---------- Provided records

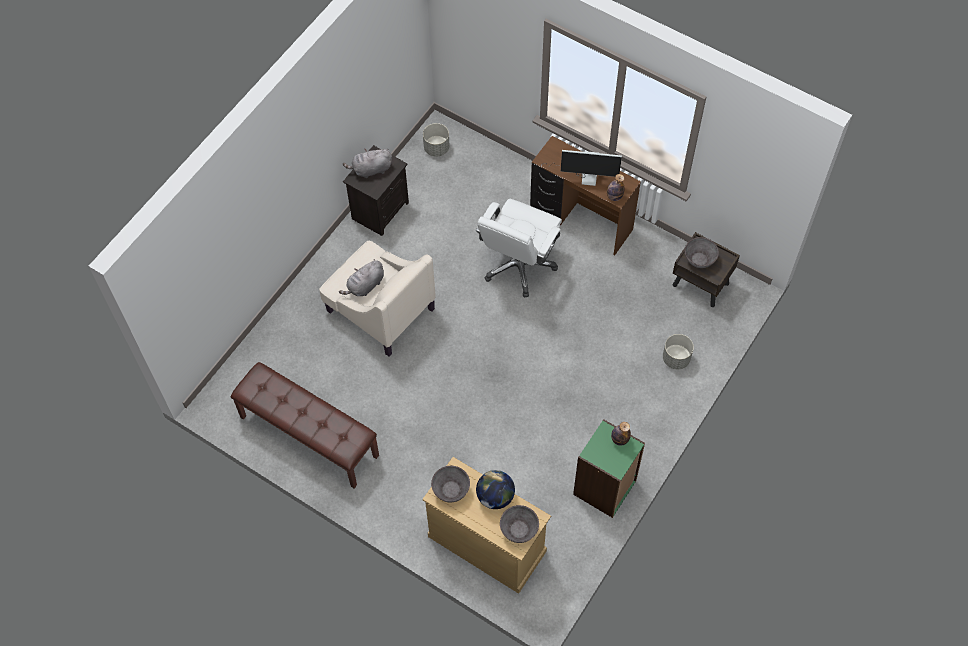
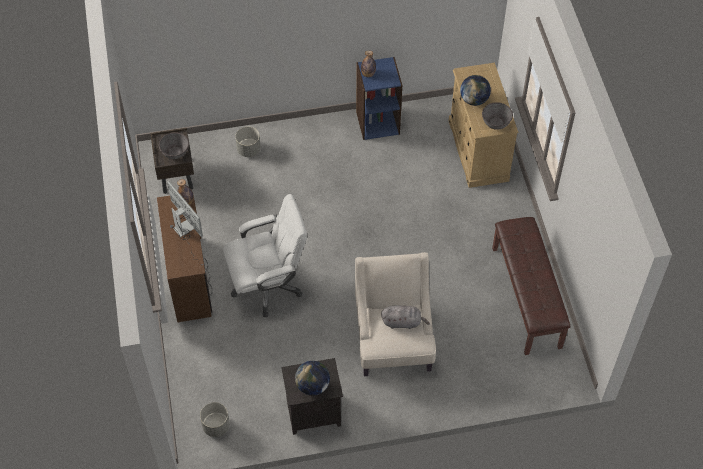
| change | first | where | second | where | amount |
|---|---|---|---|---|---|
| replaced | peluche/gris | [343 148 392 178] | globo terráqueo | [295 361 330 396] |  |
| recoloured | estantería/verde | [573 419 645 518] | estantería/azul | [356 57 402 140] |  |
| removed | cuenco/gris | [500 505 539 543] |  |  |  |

--------------------

▶ How to complete this task
A verbatim copy of every entry above, with no pictures, is the expected output.

▶ Result of this exercise
| change | first | where | second | where | amount |
|---|---|---|---|---|---|
| replaced | peluche/gris | [343 148 392 178] | globo terráqueo | [295 361 330 396] |  |
| recoloured | estantería/verde | [573 419 645 518] | estantería/azul | [356 57 402 140] |  |
| removed | cuenco/gris | [500 505 539 543] |  |  |  |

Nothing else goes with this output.